No Cold Air Return At Second Floor

It is way too warm in the summer and a little too cold in the winter.
No cold air return at second floor. The basement one should be on the floor not the ceiling of the basement. I have a forced air heating and air conditioning system that performs poorly on the second floor. This is one reason why your first floor is so much cooler than the second floor. It made a huge difference dropping the pressure in the bedroom relative to the hallway from about 6 7 pascals pa to about 1 7 pa.
So your upstairs has a natural tendency to be warmer than lower levels. Air circulation in homes which are older and or in poorly designed newer ones equipped with a central forced air system might be compromised because they do not have an air return port installed on the second floor. In the upper stories of the house the return air duct openings on each floor should be approximately equal to the sum of the hot air outlets. Physics is the challenge here because hot air rises and cold air sinks.

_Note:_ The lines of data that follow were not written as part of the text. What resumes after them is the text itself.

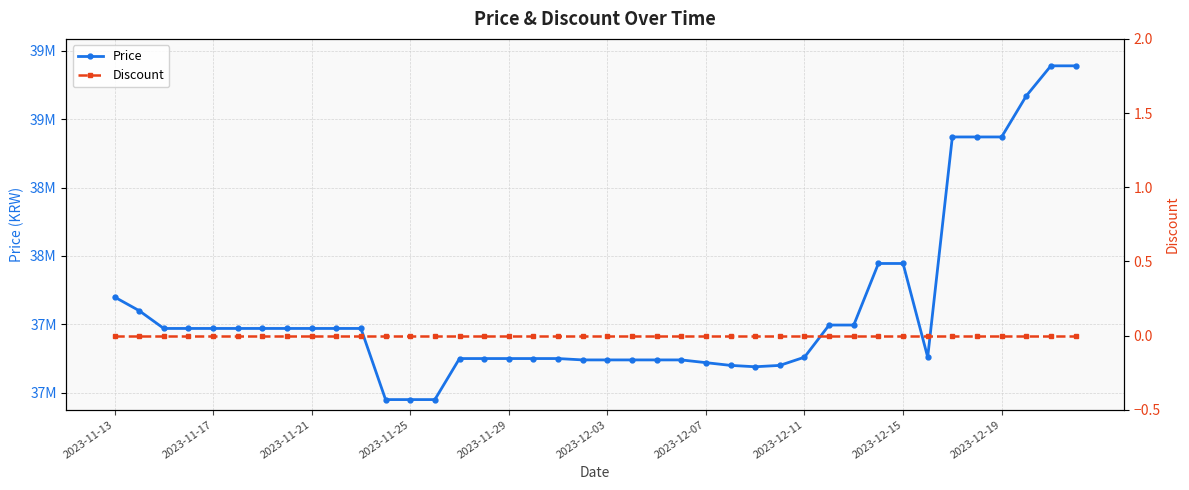

Which category has the highest value in the Discount series?

2023-11-13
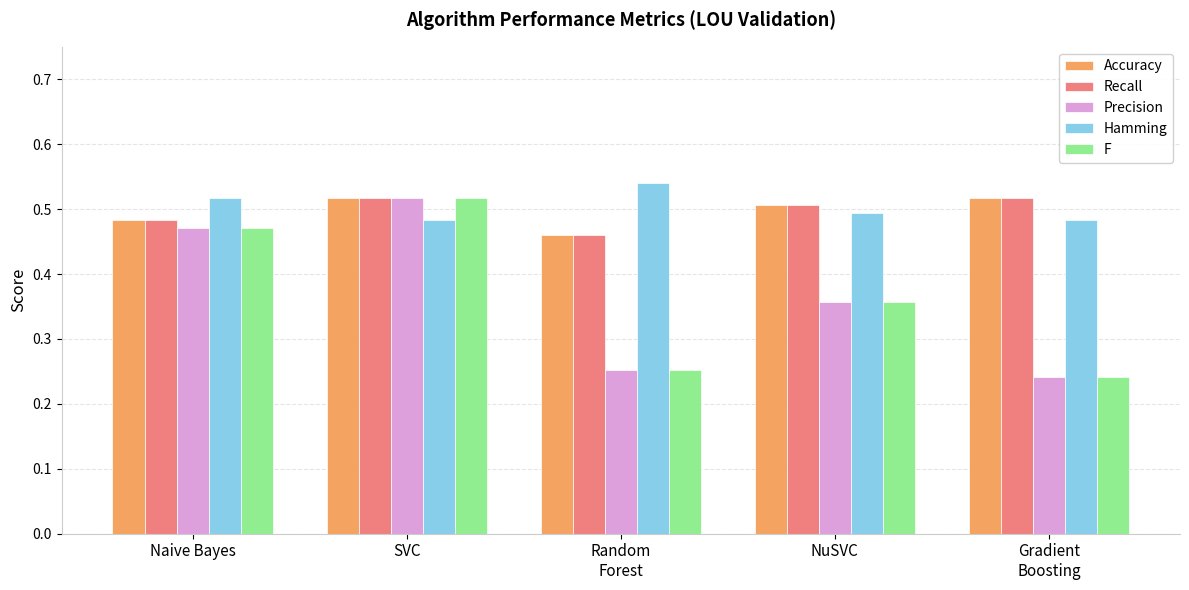

True or false: Precision has a value of 0.1 at SVC.

False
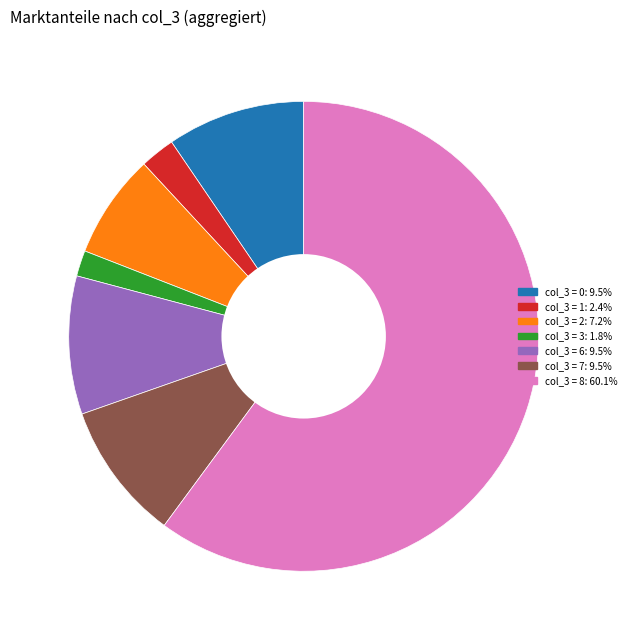

Is there any slice that represents more than half of the pie?

Yes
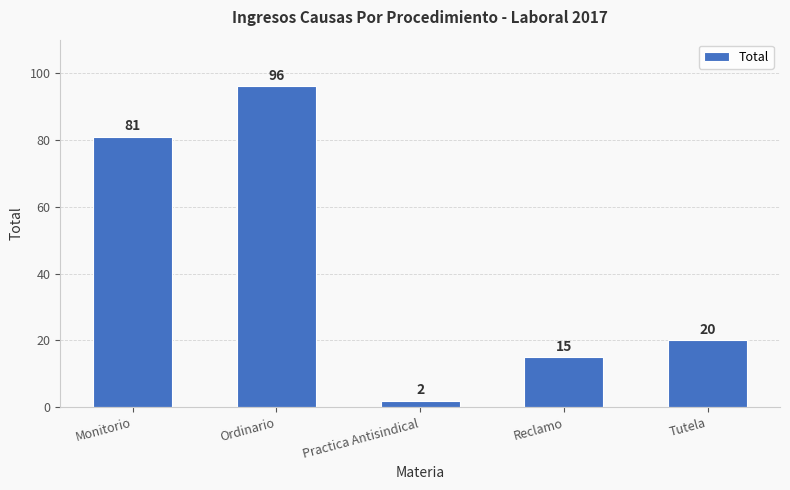

Which category has the highest value across all series?

Ordinario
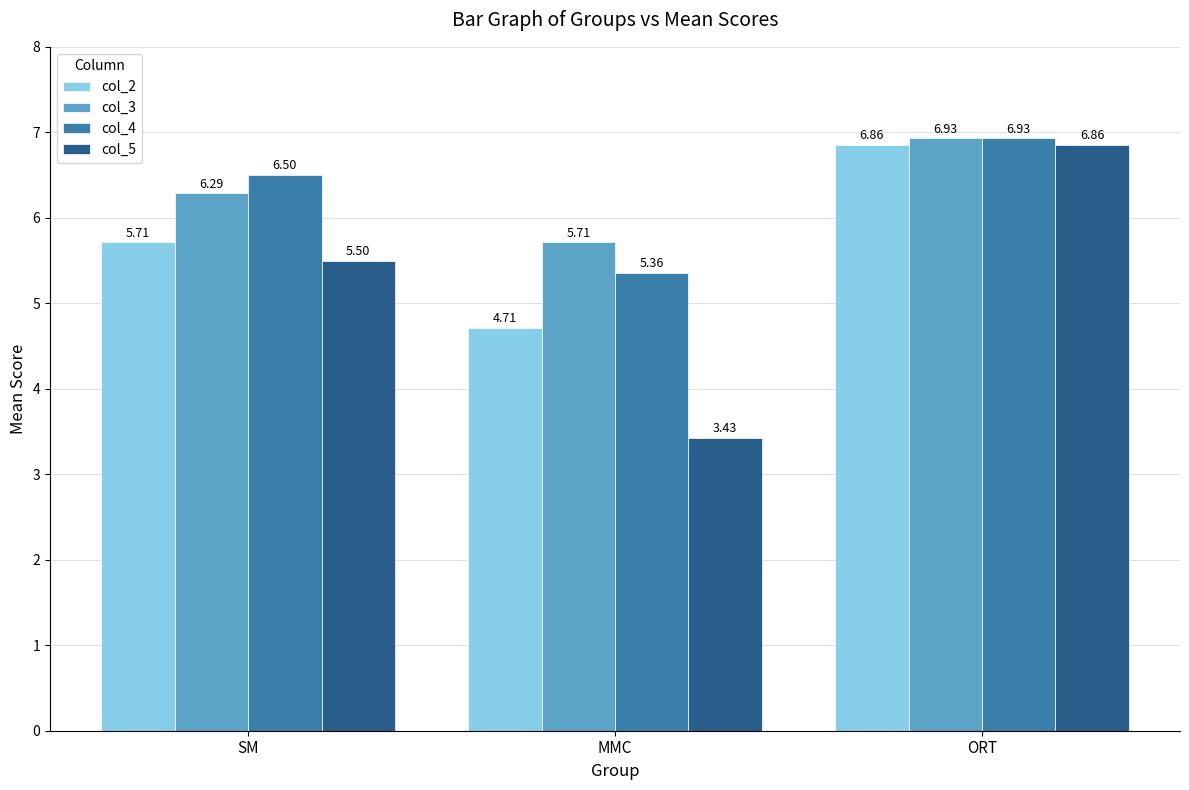

How many categories are shown in the chart?

3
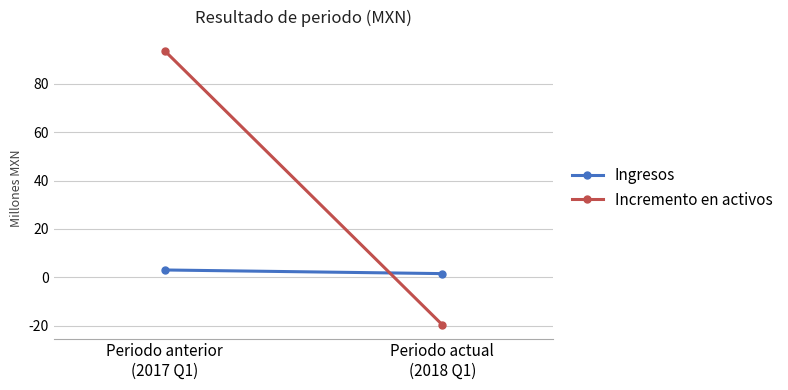

At which label does Incremento en activos first exceed 93?

Periodo anterior
(2017 Q1)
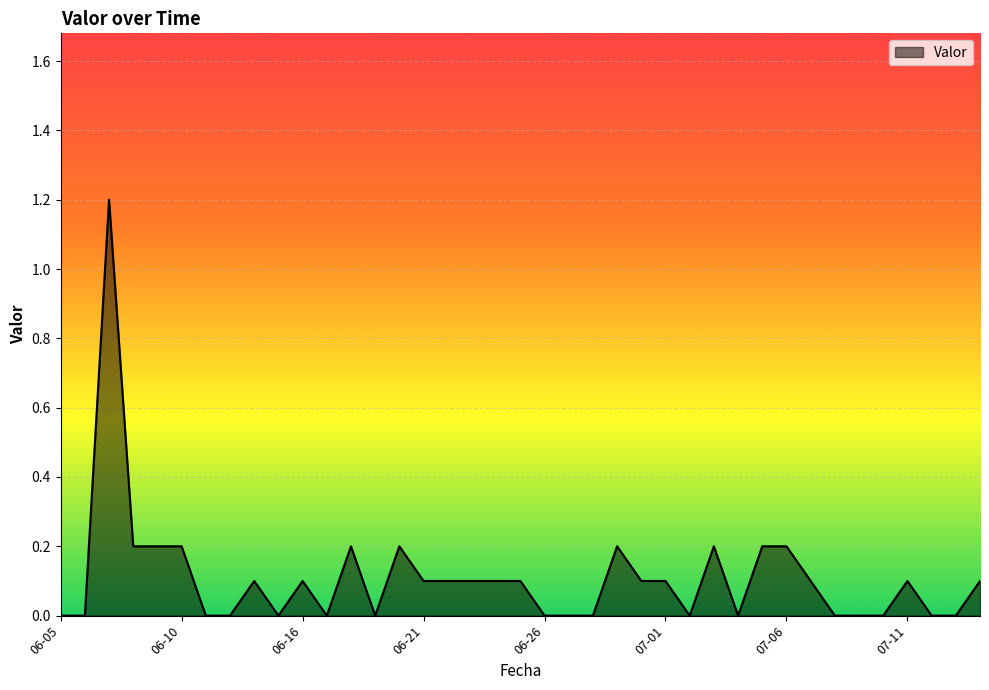

What is the greatest value displayed?

1.2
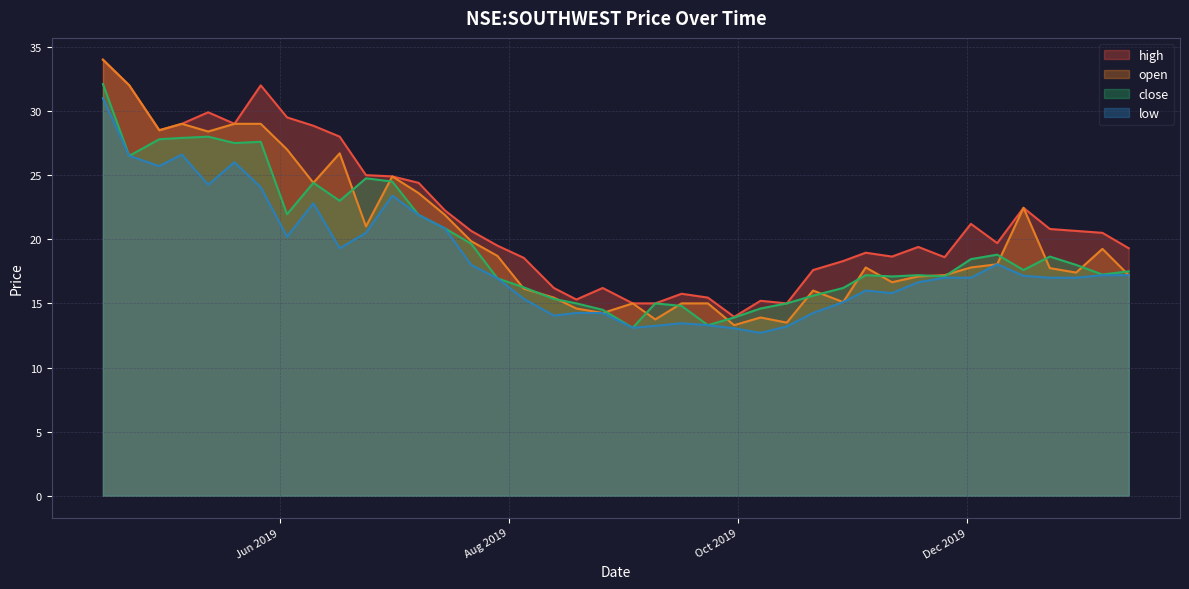

What is the smallest value displayed?

12.7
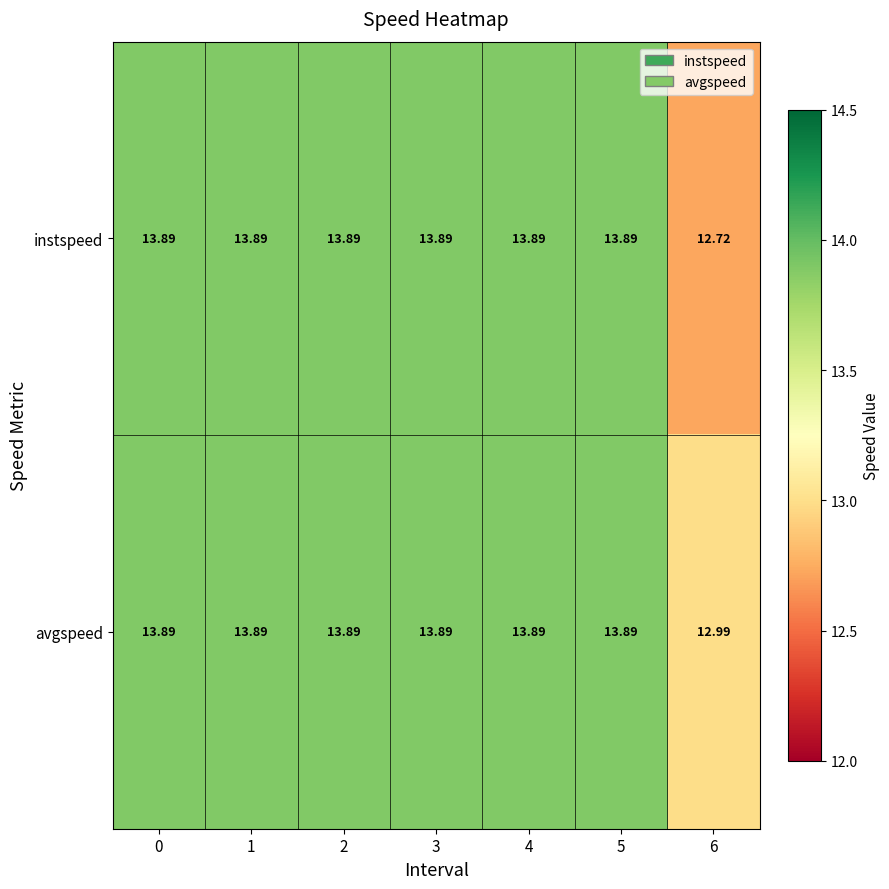

Which series has the largest range (max minus min)?

instspeed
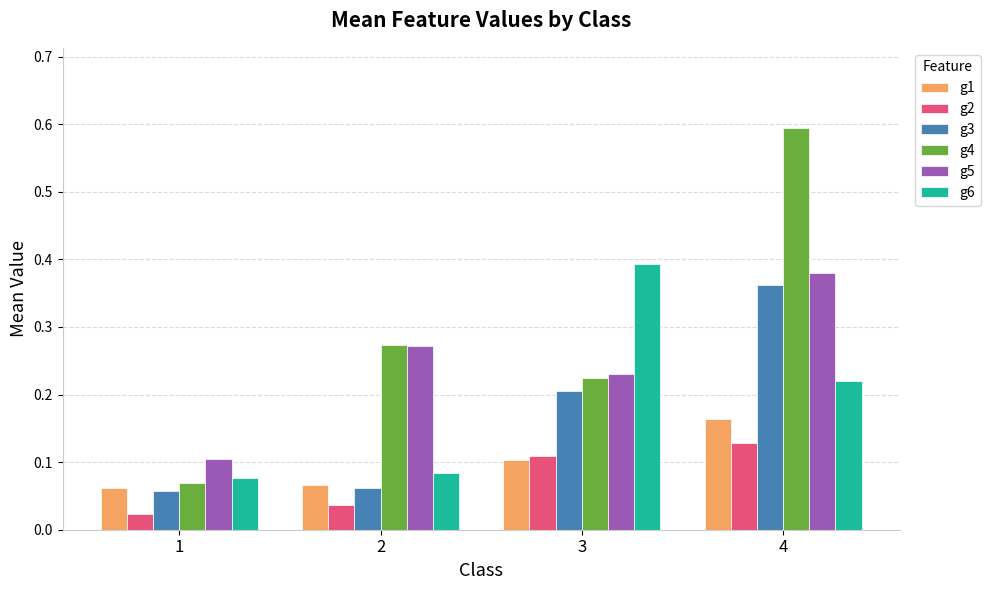

Which label corresponds to the largest value in the chart?

4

When a furnace comes on heated air is pushed through supply ducts to registers in each heated room in a house. The air flows across the ceiling in the hallway towards a larger cold air return that does extend to the basement furnace. The a c come out cold out of all the 4 bedrooms in the upper floor of the house but the only return vent is in the hallway. Without this second floor return air system the heavy cool air being discharged from the supply ducts in each room can t do its job.
I installed these return air pathways in my condo three years ago and that video shows the one in our guest bedroom where the positive pressure created by the lack of a return air pathway was the worst. In homes with a single central return air grille return air often struggles to find its way back to the furnace the result. During the summer it gets really hot upstairs and i think it is due to no return vents except for the one in the hallway. It doesn t matter how much you run the air conditioning system during the summer that second floor will always stay much hotter than the first.
In the basement to avoid chimney backdrafting the return air duct should be only half as large as the sum of the hot air ducts. You do this and i guarantee you that the second floor is going to be much more comfortable year round. I live in a 1920s masonry row house that has one vent going to each of the three upstairs bedrooms and four vents on the first floor. It often floats along in a layer near the floor.
Room to room pressure imbalances that lead to uneven room temperatures comfort complaints higher energy costs and even moisture problems in walls and ceilings.